The certificate pre-labeling method provided by the invention can be applied to an application environment as shown in fig. 1, wherein a client (computer equipment) communicates with a server through a network. Among them, clients (computer devices) include, but are not limited to, personal computers, notebook computers, smartphones, tablet computers, cameras, and portable wearable devices. The server may be implemented as a stand-alone server or as a server cluster composed of a plurality of servers.

In one embodiment, as shown in fig. 3, a method for pre-labeling certificates is provided, which mainly includes the following steps S100-S200:

s100, receiving an image labeling instruction, and acquiring a certificate image in the image labeling instruction.

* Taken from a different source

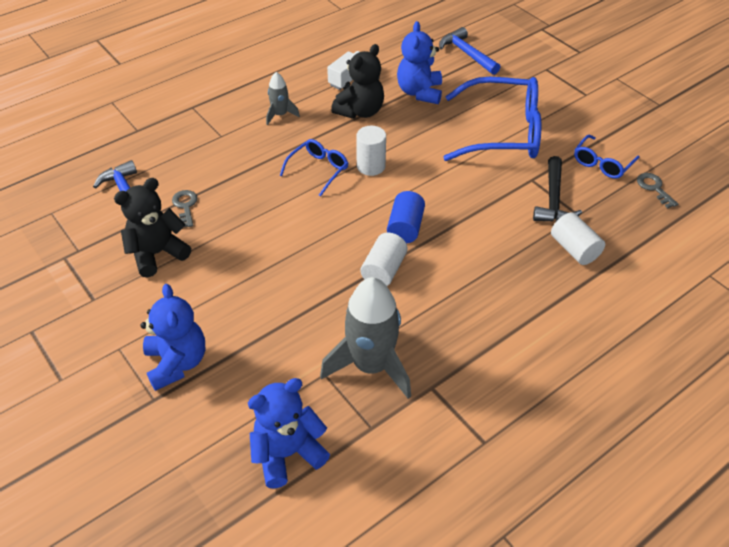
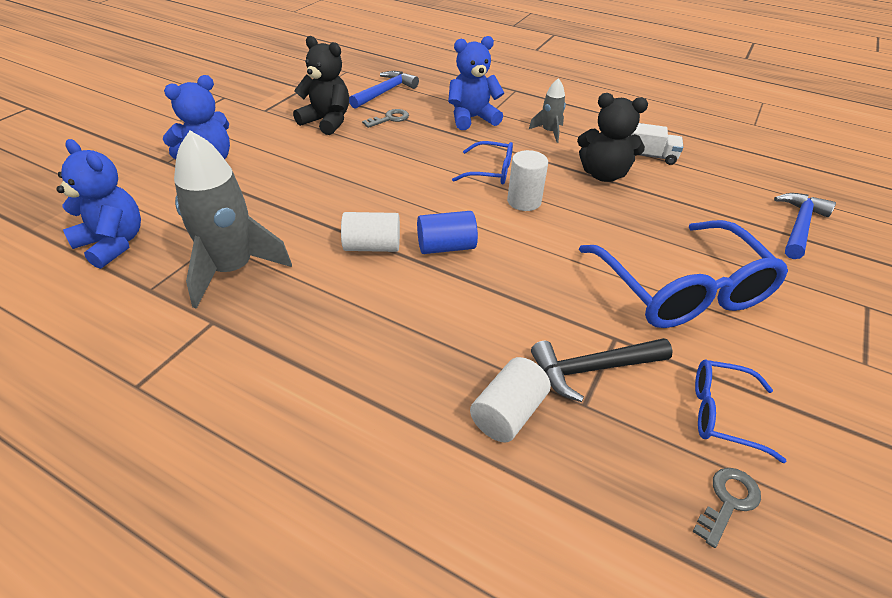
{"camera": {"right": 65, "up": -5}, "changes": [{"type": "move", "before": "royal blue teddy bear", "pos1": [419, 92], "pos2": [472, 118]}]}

The method for training the pre-labeling model of the certificate comprises the steps of triggering an image labeling instruction when the collected certificate images need to be pre-labeled, wherein the image labeling instruction comprises the certificate images, and the certificate images are images containing certificates, wherein the certificates can be set according to requirements, such as the certificates are identity certificates, because the difficulty of collecting photos of the identity certificates is high, the confidentiality and the privacy are related, the quantity of the collected images in the confidentiality or privacy categories is limited, and the method for training the pre-labeling model of the certificate, which is suitable for labeling the regions of the certificate, can be used for training a small quantity of certificate images by using the method for training the pre-labeling model of the certificate.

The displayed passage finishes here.